**PROVIDED RECORDS:**

##############################

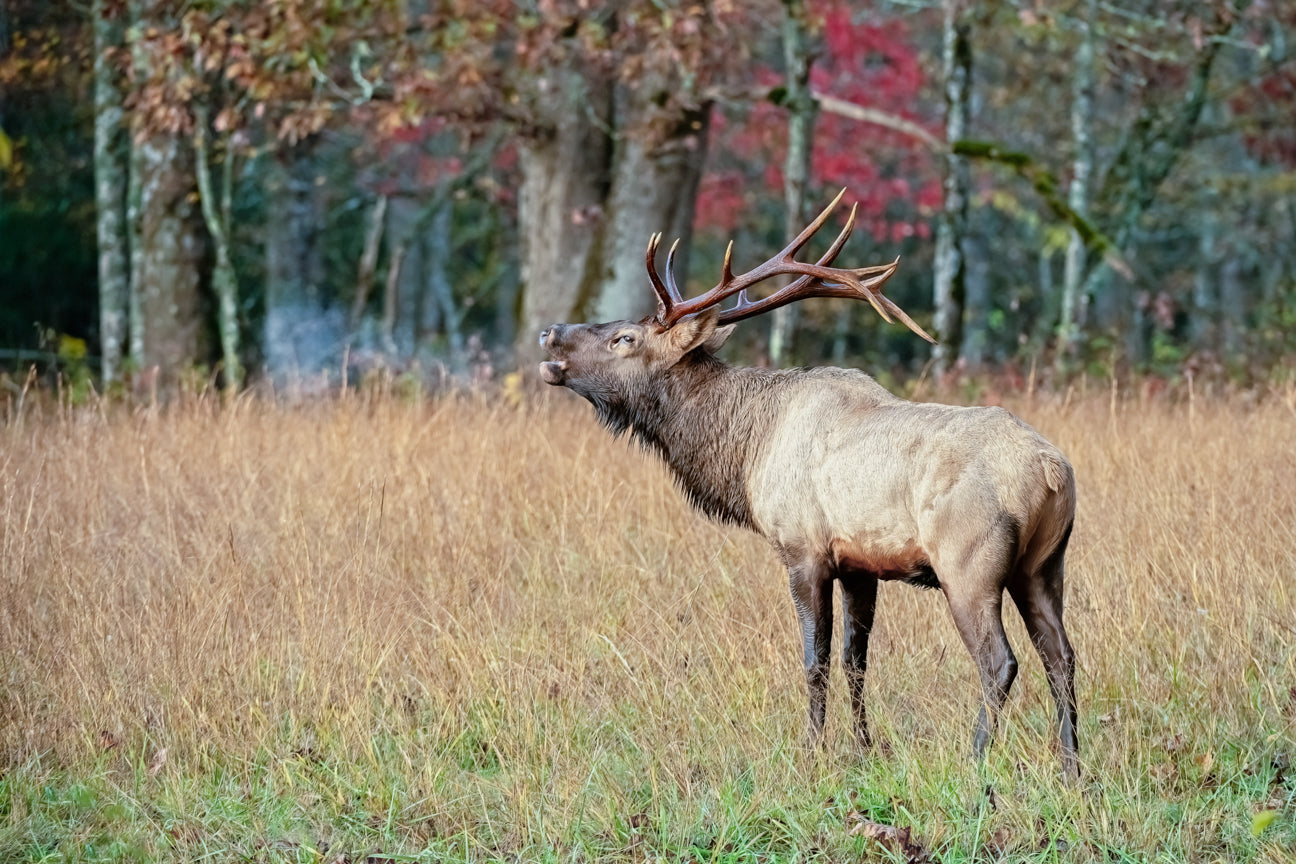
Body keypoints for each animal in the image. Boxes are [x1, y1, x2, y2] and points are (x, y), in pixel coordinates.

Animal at [536, 193, 1073, 782]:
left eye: (624, 338)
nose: (549, 331)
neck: (745, 451)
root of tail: (1051, 470)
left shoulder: (803, 549)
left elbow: (815, 660)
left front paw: (811, 753)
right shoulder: (861, 564)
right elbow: (856, 660)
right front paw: (864, 749)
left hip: (969, 562)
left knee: (1000, 661)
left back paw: (975, 758)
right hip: (1043, 565)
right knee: (1062, 656)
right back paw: (1072, 768)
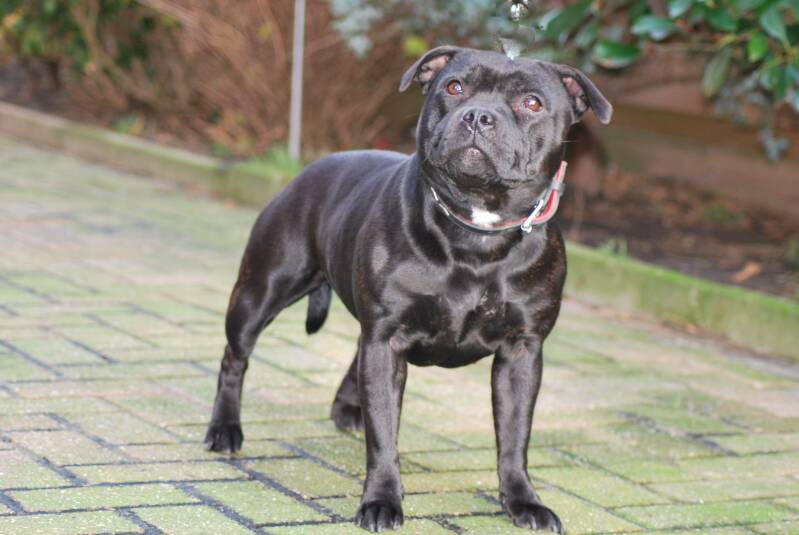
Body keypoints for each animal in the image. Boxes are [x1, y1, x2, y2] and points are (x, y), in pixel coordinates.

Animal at [205, 45, 612, 532]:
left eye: (532, 102)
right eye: (454, 87)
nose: (478, 116)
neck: (476, 233)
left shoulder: (521, 352)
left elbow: (515, 436)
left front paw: (522, 500)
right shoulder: (386, 338)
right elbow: (384, 434)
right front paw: (381, 499)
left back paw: (347, 407)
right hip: (260, 291)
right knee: (235, 357)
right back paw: (224, 429)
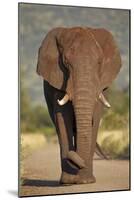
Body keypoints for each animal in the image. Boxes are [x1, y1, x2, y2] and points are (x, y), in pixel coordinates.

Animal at [36, 26, 121, 184]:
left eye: (99, 62)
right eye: (66, 62)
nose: (72, 155)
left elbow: (95, 119)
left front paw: (86, 181)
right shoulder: (58, 81)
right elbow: (62, 119)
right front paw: (69, 181)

##############################

**TASK DESCRIPTION:** Your task is to reproduce exactly the lines from the one with "left front paw: (811, 753)" to the end of the material, both included, with the pictures left out.

**RESPONSE FOR THIS EXERCISE:**
left front paw: (811, 753)
right shoulder: (861, 564)
right elbow: (856, 660)
right front paw: (864, 749)
left hip: (969, 562)
left knee: (1000, 661)
left back paw: (975, 758)
right hip: (1043, 565)
right knee: (1062, 656)
right back paw: (1072, 768)
Body keypoints for each animal in the image. Boxes are [x1, y1, x2, y2] and points are (x, y), in pixel coordinates.

Animal at [205, 45, 612, 532]:
left eye: (532, 102)
right eye: (454, 87)
nose: (478, 116)
neck: (476, 233)
left shoulder: (521, 352)
left elbow: (515, 436)
left front paw: (522, 500)
right shoulder: (386, 338)
right elbow: (384, 434)
right front paw: (381, 499)
left back paw: (347, 407)
right hip: (260, 291)
right knee: (235, 357)
right back paw: (224, 429)
Body keypoints for each animal in the image. Boxes are [x1, y1, x2, y2] and points are (x, y), in pixel coordinates.

Animal at [36, 26, 121, 184]:
left eye: (99, 62)
right eye: (66, 62)
nose: (72, 155)
left elbow: (95, 119)
left front paw: (86, 181)
right shoulder: (58, 81)
right elbow: (62, 119)
right front paw: (69, 181)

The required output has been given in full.